Bien à l’abri du podium que trustent Freida McFadden et Joël Dicker, il ondoie et barbote tranquillement. Lui, c’est « Poisson-Fesse » de Magali Le Huche et Pauline Pinson (Les Fourmis Rouges), situé à la 36ᵉ place du classement Datalib des meilleures ventes de livre, tous genres confondus. Un exploit pour un livre sorti au mois de juin, de surcroît un livre jeunesse. Dans sa catégorie, il est le plus élevé du classement, à part si l’on compte le tome XIV du manga « Spy x Family » (Kurokawa), qui peut convenir aux pré-ados.
La petite maison d’édition montreuilloise Les Fourmis Rouges nous a gratifiés de moult pépites par le passé, dont l’émouvant « Une maman c’est comme une maison » d’Aurore Petit ou le grivois « Panique au village des crottes de nez ! » du duo Mrzyk & Moriceau. Ce nouveau succès n’est pas volé : « Poisson-Fesse », c’est tout simplement génial. On y suit l’histoire d’un poisson au physique disgracieux, une « tête de fesses » précisément, qui se fait copieusement moquer par ses camarades aquatiques. Poisson-Fesse ne veut plus être l’espadon de la farce. Il a « envie d’être normal ». Alors, il dérive vers les abysses, où on n’est jamais à court de poissons bizarres. La preuve : il y a des poissons-clé à molette et des poissons-entonnoir. Poisson-Fesse se lie d’amitié un poisson-tomme de Savoie. Poisson-Fesse (« qui s’appelle en fait Damien ») et Poisson-tomme de Savoie (« qui s’appelle en fait Steven ») s’entendent à merveille.
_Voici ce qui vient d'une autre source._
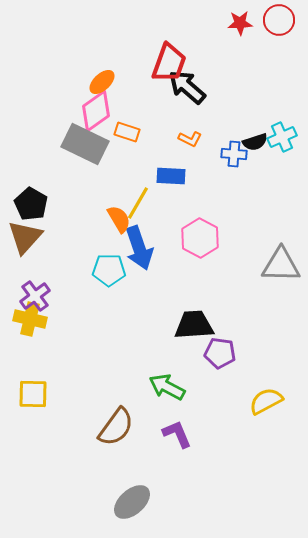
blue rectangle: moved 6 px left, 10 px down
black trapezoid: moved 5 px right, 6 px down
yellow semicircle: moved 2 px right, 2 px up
Ils jouent de la musique, piègent les pêcheurs et font des « parties de raclette ». Moralité : c’est la beauté intérieure qui compte.
« Poisson-Fesse » a tout pour plaire. C’est un ouvrage très rigolo à lire avec les enfants (à partir de 3 ans conseille l’éditeur), avec un beau message de tolérance et une fin mignonne comme tout. Le dessin de Magali Le Huche sert l’ensemble, elle qui donne à Poisson-Fesse un air de gros chewing-gum rose fluo. Il faut dire que ce n’est pas une débutante. La dessinatrice est connue pour la série des « Paco » (albums sonores publiés chez Gallimard) ou pour la BD « Nowhere Girl » (Dargaud), sur sa passion des Beatles, qui, à l’adolescence, l’a sauvée d’une phobie scolaire, primée au Salon du livre jeunesse de Montreuil en 2021.
« Je n’ai pas forcément envie de m’adresser aux enfants. J’aimerais bien m’adresser aux adultes aussi », déclarait Magali Le Huche en 2019 dans une interview à « Télérama ». De ce point de vue là, c’est une réussite totale en ce qui concerne « Poisson-Fesse ». Autant l’album est un inratable sur les petits, autant il réjouit les grands. Par son graphisme adorable et son titre en forme de blague, difficile de résister à la tentation de l’afficher en bonne place dans sa bibliothèque, comme jadis « Caca boudin » de Stephanie Blake (L’Ecole des Loisirs, 2002). À l’heure actuelle, je n’ai pas mieux à proposer pour lutter contre la morosité ambiante.